Irsyad mengatakan, surat tersebut telah diserahkan kepada bagian surat menyurat MK pada Jumat pukul 10.30 WIB. Surat tersebut ditandatangani Ketua Umum PP IPM, Velandani Prakoso, dan Sekretaris Jenderal PP IPM, Hafizh Syafaaturrahman.
Dalam surat itu, PP IPM menyebutkan MK memiliki fungsi dan peran utama menjaga konstitusi guna tegaknya prinsip konstitusional hukum.
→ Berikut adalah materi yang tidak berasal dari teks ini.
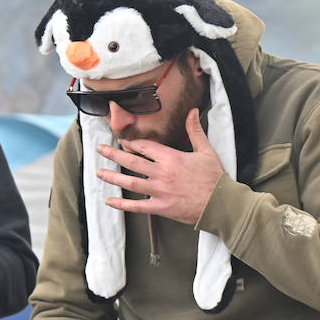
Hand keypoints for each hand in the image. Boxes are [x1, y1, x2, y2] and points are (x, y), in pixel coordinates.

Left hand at [95, 109, 224, 224]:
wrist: (221, 204)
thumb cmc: (214, 178)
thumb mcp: (206, 151)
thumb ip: (195, 131)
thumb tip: (192, 112)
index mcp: (172, 158)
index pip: (145, 147)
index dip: (132, 144)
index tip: (122, 142)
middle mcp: (162, 173)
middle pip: (132, 162)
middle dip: (113, 154)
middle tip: (100, 149)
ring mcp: (159, 191)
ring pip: (130, 182)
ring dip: (112, 177)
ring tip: (99, 172)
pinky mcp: (160, 207)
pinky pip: (137, 206)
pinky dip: (122, 204)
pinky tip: (110, 201)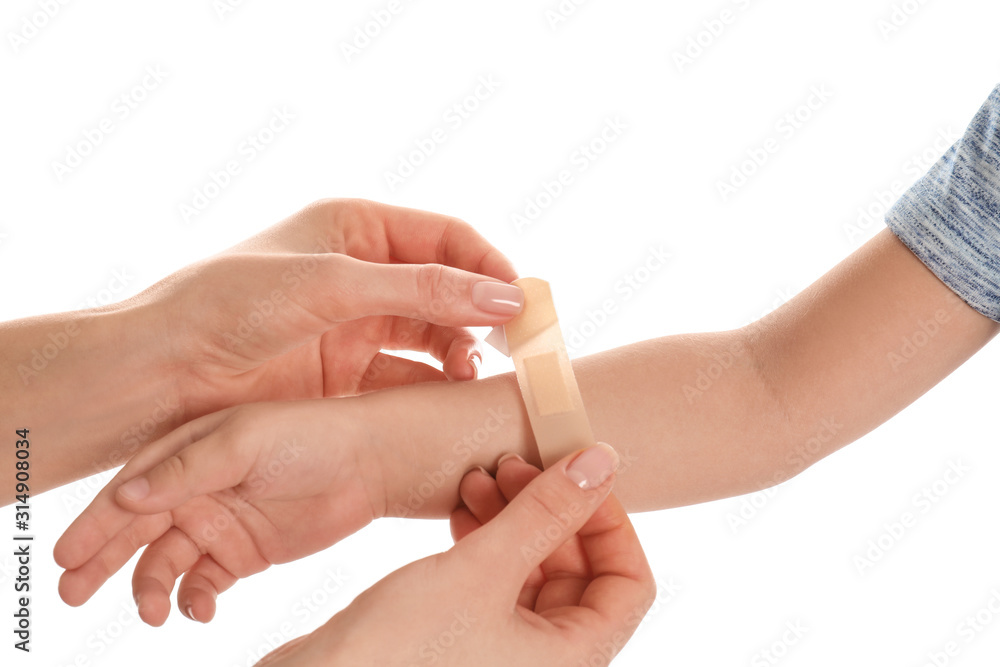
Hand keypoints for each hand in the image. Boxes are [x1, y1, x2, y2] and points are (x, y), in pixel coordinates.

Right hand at [54, 398, 382, 625]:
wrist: (369, 462)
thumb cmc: (308, 436)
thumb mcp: (244, 442)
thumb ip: (187, 469)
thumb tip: (124, 497)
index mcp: (187, 452)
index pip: (131, 489)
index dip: (97, 521)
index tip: (68, 555)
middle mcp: (196, 489)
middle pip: (136, 530)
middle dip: (101, 561)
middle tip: (71, 592)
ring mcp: (218, 523)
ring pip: (165, 563)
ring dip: (149, 588)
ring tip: (150, 612)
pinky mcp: (244, 554)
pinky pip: (205, 584)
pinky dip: (194, 600)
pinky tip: (199, 611)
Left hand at [135, 198, 521, 415]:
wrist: (162, 375)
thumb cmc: (232, 307)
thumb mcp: (333, 285)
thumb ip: (422, 290)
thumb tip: (506, 296)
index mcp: (355, 226)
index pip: (447, 237)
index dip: (490, 266)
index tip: (524, 303)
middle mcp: (361, 271)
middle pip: (447, 285)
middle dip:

Karena itu, fungsi MK dilaksanakan oleh hakim yang memiliki integritas dan independensi.
“Kami berpendapat bahwa pelanggaran kode etik yang dilakukan Prof Dr Arief Hidayat SH MS selaku ketua MK sebanyak dua kali akan mencederai integritas dan independensi MK serta bukan merupakan pelanggaran kode etik ringan sebagaimana diputuskan oleh Dewan Etik MK," demikian salah satu isu surat tersebut.
Kemarin, Koalisi Masyarakat Selamatkan Mahkamah Konstitusi, yang merupakan gabungan dari Perkumpulan untuk Pemilu dan Demokrasi (Perludem), Perhimpunan Bantuan Hukum Indonesia (PBHI), Indonesia Corruption Watch (ICW), Pukat UGM, dan Pusat Studi Hukum dan Kebijakan Indonesia (PSHK) juga mendesak hal yang sama. Arief dinilai tak pantas lagi menjadi hakim konstitusi karena telah dua kali terbukti melakukan pelanggaran etika.
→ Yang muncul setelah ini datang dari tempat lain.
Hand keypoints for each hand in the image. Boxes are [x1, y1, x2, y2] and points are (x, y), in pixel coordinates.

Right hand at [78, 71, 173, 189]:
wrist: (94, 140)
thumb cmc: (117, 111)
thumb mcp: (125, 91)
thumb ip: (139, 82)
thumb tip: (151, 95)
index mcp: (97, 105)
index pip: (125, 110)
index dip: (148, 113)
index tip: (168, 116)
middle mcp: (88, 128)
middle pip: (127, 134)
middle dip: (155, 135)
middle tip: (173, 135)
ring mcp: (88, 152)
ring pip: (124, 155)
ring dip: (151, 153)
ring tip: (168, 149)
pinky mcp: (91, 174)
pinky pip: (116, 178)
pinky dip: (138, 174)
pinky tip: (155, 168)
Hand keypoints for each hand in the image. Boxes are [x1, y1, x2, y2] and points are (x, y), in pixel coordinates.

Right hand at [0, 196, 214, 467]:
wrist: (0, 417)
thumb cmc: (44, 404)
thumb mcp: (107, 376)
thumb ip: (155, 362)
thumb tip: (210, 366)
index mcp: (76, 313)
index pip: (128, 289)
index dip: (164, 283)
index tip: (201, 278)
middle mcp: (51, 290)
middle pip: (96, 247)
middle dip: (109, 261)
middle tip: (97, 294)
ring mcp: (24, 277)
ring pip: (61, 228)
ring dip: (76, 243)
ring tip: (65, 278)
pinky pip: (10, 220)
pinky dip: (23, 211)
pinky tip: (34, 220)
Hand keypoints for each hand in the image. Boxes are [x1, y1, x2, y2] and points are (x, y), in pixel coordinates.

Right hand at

“Hanya dengan mundur dari jabatannya, Arief Hidayat dapat berkontribusi dalam perbaikan MK ke depan,” ujar koordinator Koalisi, Wahidah Suaib dalam jumpa pers di Sekretaris ICW, Jakarta, Kamis (26/01).
Ia menilai, menilai perilaku Arief tidak mencerminkan sikap negarawan maupun prinsip integritas yang seharusnya dimiliki dan dijunjung tinggi oleh seorang hakim konstitusi.
Catatan Koalisi, pada 16 Januari 2018, Dewan Etik MK sudah menjatuhkan sanksi ringan berupa teguran lisan kepada Arief karena terbukti menemui sejumlah anggota DPR RI pada November 2017.
Pertemuan itu diduga berkaitan dengan pemilihan hakim konstitusi perwakilan DPR RI dan pemilihan Ketua MK.
Sanksi etik terhadap Arief itu bukan yang pertama. Sebelumnya, pada 2015, Dewan Etik MK juga pernah menjatuhkan sanksi kepada Arief atas dugaan pelanggaran etik karena mengirimkan katebelece kepada Jaksa Agung Muda Pidana Khusus Kejaksaan Agung untuk membina salah seorang kerabatnya yang menjadi jaksa.
“Melihat rekam jejaknya yang jauh dari memuaskan Arief Hidayat sudah sepatutnya mundur dari posisi sebagai hakim konstitusi dan Ketua MK. Perilaku-perilaku Arief tidak mencerminkan sikap negarawan maupun nilai integritas yang seharusnya dimiliki dan dijunjung tinggi oleh jakim konstitusi,” sebut Koalisi.